ТЕКСТ СТРАНИЦЫ –
════════════════════

Их консолидация привела «во второй половине I тыс. к созданию тюркоязычными племенами крупных государственных образований (каганатов) на территории Южной Сибири, Центральной и Средней Азии, Нижнего Поволжья и Северного Кавказа: первого Тюркского каганата, Восточнотюркского каганата, Западнотюркского каганата, Тюргешского каганата, Уйгурского каганата, а также государств енисейских кыргызов, карлуков, кимаков и приаральских огузов (гузов). Это время принято называть древнетюркской эпохой» (там же, с. 75). Налицо этимологическая и семантическая идентичность древнемонгольского слова Каан (не путать с просто Кан, по Владимирцову) и древнетюркского слова Каган, обозначающих статус верховной власти «хана над ханами».
А сохранение в чистой форме обычая поднимать их на белой кошме, как в 551 г. Бумын был поднят при провозглашении его каганом Тюркского Эля (с. 78), сомнений насчёт единства древнетюркской эпохи (от тюркютов вплоть до древних уйгуров и кыпчаков) не оставляет. Да и сомнений в части наличия многочисленных элементов казачества, как социального института и этнического образа жизни, становится всё меньше. Различия в политических самоназваниях древнетюркских государств, повторимся сами и повторим иных (в т. ч. В.П. Юдина), проистекали от знатных родов доминирующих племён и не должны нас вводить в заблуждение относительно исчезновения целых народов.

════════════════════

ПИСЬМЕННОЕ ЗАДАНИЕ – Перепишите фрагмент текста о древнетюркской эпохе, начиная со слов «А сохранение в» и заканчивая словами «исчезновения целых народов.», заменив «белой кошме» на «белом войлоке». Следующие строки никак не связаны с текстом о древнетюркской эпохе.

ЗАПИСАННЫЕ ДАННЫЕ –
════════════════════

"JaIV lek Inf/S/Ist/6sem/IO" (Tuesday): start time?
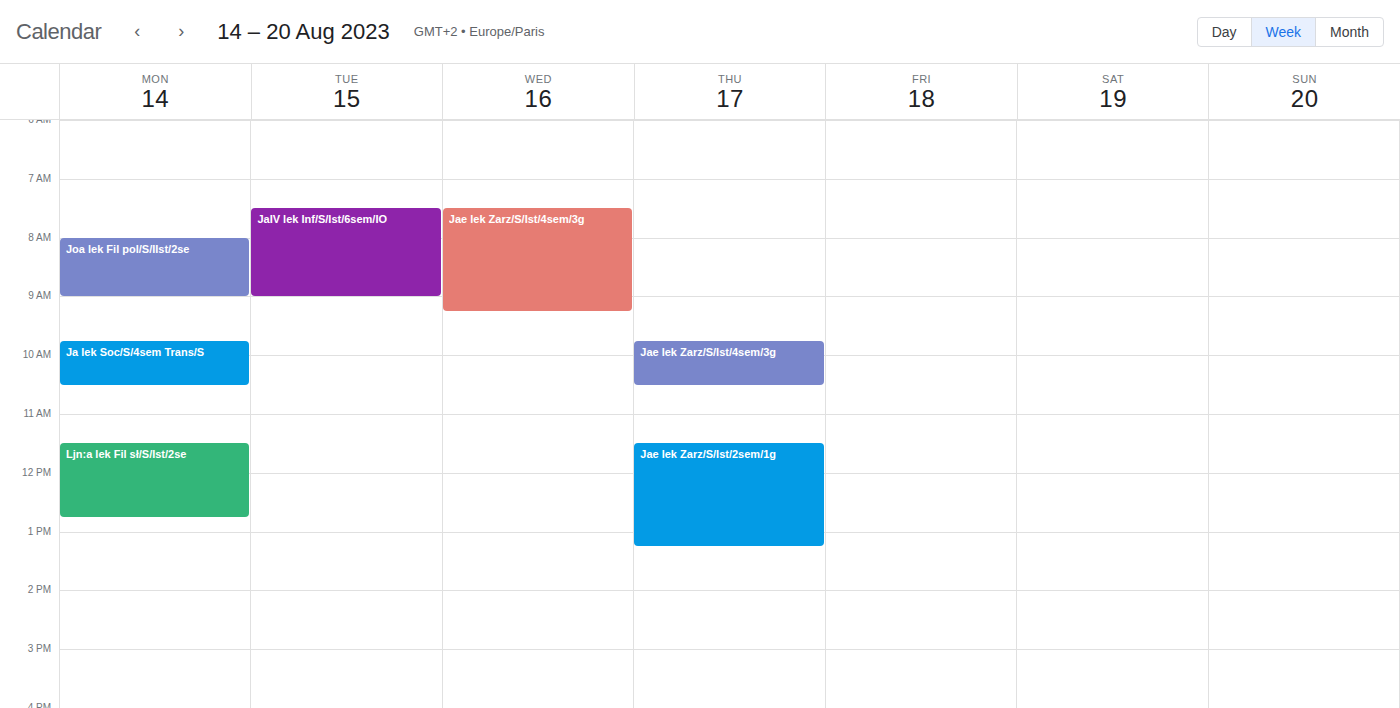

════════════════════

ВЫПОЛНЕННОЕ ЗАДАНИЕ –
А сохранение в чистой форме обычая поднимать их на белом войлоке, как в 551 г. Бумын был поднят при провозглашении его каганом Тюркского Эля (с. 78), сомнений насчёт единства древнетюркской эпохи (от тюркютов вплоть до древних уйгуров и кыпчаков) не оставляет. Да и сомнений в части наличия многочисленных элементов казачества, как социального института и этнического образа жизни, становится всё меньше. Различия в политических самоназваниях древнетюркских государств, повторимся сами и повторим иных (в т. ч. В.П. Юдина), проистекали от знатных родов доминирующих племён и не должны нас вводить в заблуждение относительно исчезновения целых народов.